▶ _What you need to do_
Answer these questions using the forum thread below about the X RAP Magnum 30.
(a) To what depth does the first post say the lure goes?
(b) According to Marty75, what did Josh (Yakass) catch on one of these lures?
(c) Which model has fishnfreak used behind a yak, and for what fish?

▶ _Document text_
# X RAP !!!! Magnum 30



## wopfish (Dec 4, 2006)

Anyone dragged one of these puppies behind the yak............ goes down to 30 feet - bloody big thing - I was thinking good on Jews, Snapper, and any blue water beasts........

My only concern is having enough speed to get them running............

I can see some you chaps running these from the AIs.........


----------



## Marty75 (Oct 23, 2007)

Nice lures but I've never tried one. Wish I had one during my trip to Fiji earlier this year....

I believe Josh (Yakass) uses these lures quite a bit and even caught a seal :shock: on one....

Check out his website http://www.yakabout.com.au for details

Marty


----------



## fishnfreak (Jun 22, 2007)

they are easily used behind a yak. I have used the 20 behind my yak for XOS Yellowtail Kingfish, and i know of one person who has used the 30. Not a problem. To be honest, i almost think it may be a bit intimidating for snapper, but please go ahead and prove me wrong :shock:


----------



## granpop (Mar 23, 2007)

▶ _Raw data_
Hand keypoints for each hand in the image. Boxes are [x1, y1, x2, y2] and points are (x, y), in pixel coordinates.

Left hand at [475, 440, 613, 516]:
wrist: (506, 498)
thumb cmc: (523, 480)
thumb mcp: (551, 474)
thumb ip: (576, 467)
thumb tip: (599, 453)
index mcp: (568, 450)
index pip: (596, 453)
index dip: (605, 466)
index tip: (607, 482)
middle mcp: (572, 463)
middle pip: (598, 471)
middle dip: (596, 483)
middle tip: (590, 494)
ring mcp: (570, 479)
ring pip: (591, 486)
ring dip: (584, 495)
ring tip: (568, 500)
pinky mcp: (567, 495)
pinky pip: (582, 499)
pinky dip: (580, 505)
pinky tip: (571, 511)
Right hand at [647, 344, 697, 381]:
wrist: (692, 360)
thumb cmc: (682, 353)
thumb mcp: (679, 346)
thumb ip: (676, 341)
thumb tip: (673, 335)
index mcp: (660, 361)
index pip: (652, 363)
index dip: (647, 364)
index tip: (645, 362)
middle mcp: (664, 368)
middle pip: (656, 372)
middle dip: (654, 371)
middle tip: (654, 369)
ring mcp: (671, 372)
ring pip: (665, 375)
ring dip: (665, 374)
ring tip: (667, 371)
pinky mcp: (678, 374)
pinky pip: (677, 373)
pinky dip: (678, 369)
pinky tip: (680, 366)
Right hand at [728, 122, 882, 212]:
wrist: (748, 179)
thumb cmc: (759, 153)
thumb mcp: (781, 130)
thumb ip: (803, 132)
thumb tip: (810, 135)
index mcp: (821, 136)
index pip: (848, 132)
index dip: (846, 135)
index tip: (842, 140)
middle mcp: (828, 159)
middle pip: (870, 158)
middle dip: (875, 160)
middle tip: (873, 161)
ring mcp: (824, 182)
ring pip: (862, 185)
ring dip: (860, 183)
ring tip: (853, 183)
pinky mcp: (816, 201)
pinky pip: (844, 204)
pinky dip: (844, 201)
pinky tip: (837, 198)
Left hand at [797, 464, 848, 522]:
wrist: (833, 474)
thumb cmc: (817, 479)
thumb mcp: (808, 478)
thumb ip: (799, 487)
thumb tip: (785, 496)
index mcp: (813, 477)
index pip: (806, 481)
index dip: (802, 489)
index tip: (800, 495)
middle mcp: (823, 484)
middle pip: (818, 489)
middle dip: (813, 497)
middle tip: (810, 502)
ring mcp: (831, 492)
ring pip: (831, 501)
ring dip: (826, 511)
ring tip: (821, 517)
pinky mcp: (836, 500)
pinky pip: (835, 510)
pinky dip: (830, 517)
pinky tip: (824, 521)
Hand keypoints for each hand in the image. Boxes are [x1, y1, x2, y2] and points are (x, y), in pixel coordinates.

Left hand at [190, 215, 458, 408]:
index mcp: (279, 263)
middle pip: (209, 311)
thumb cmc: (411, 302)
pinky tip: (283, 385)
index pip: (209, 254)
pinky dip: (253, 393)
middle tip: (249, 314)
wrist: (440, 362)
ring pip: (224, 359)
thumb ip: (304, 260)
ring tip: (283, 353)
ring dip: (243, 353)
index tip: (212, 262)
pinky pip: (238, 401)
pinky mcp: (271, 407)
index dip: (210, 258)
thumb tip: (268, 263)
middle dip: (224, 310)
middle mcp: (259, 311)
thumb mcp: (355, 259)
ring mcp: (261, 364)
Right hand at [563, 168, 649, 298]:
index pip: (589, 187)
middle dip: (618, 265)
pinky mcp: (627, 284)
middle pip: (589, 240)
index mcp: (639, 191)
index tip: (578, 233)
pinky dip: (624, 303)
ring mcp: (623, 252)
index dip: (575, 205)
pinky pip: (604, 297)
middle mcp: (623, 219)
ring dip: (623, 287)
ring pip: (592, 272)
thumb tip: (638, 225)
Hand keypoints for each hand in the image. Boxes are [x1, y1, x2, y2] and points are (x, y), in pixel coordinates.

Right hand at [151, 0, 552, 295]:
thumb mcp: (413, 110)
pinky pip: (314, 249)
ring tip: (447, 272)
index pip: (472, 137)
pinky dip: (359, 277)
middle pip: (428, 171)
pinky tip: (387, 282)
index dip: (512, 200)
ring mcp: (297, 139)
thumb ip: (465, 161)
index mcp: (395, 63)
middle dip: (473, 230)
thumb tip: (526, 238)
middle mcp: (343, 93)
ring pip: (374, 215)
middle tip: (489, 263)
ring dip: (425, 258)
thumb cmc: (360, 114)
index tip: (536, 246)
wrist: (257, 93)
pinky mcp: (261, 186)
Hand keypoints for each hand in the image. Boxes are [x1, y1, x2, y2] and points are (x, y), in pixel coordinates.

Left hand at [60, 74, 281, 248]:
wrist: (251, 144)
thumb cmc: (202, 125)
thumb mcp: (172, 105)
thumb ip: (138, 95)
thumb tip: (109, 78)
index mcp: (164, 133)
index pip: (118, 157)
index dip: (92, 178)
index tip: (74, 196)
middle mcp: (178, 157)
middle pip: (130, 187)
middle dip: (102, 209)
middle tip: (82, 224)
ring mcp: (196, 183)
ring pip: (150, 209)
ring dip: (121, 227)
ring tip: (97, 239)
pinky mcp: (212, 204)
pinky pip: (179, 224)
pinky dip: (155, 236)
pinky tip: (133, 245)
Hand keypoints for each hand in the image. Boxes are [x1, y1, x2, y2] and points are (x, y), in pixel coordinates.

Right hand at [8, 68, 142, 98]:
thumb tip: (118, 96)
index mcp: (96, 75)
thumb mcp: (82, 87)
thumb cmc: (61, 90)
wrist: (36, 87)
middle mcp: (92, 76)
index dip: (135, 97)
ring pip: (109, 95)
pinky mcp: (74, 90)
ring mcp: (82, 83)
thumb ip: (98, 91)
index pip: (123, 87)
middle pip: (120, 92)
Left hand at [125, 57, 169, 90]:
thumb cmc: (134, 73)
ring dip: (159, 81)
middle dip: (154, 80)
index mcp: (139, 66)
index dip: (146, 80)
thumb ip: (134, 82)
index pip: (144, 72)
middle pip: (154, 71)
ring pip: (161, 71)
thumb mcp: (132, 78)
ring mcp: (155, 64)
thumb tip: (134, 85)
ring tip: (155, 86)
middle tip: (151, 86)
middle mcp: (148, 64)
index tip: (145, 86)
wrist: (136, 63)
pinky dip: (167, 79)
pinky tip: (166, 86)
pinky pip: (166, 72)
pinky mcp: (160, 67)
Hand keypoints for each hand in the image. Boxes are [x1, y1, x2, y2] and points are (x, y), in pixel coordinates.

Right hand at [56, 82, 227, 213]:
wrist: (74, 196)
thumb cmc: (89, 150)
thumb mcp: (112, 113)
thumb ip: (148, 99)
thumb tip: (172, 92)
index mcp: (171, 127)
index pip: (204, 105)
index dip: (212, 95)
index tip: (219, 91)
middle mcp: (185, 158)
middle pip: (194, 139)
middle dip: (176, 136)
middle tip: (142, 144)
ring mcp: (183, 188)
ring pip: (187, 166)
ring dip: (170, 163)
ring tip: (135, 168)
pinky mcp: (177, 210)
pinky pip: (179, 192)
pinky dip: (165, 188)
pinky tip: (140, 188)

▶ _The answer_
(a) 30 feet.
(b) A seal.
(c) The 20, for XOS Yellowtail Kingfish.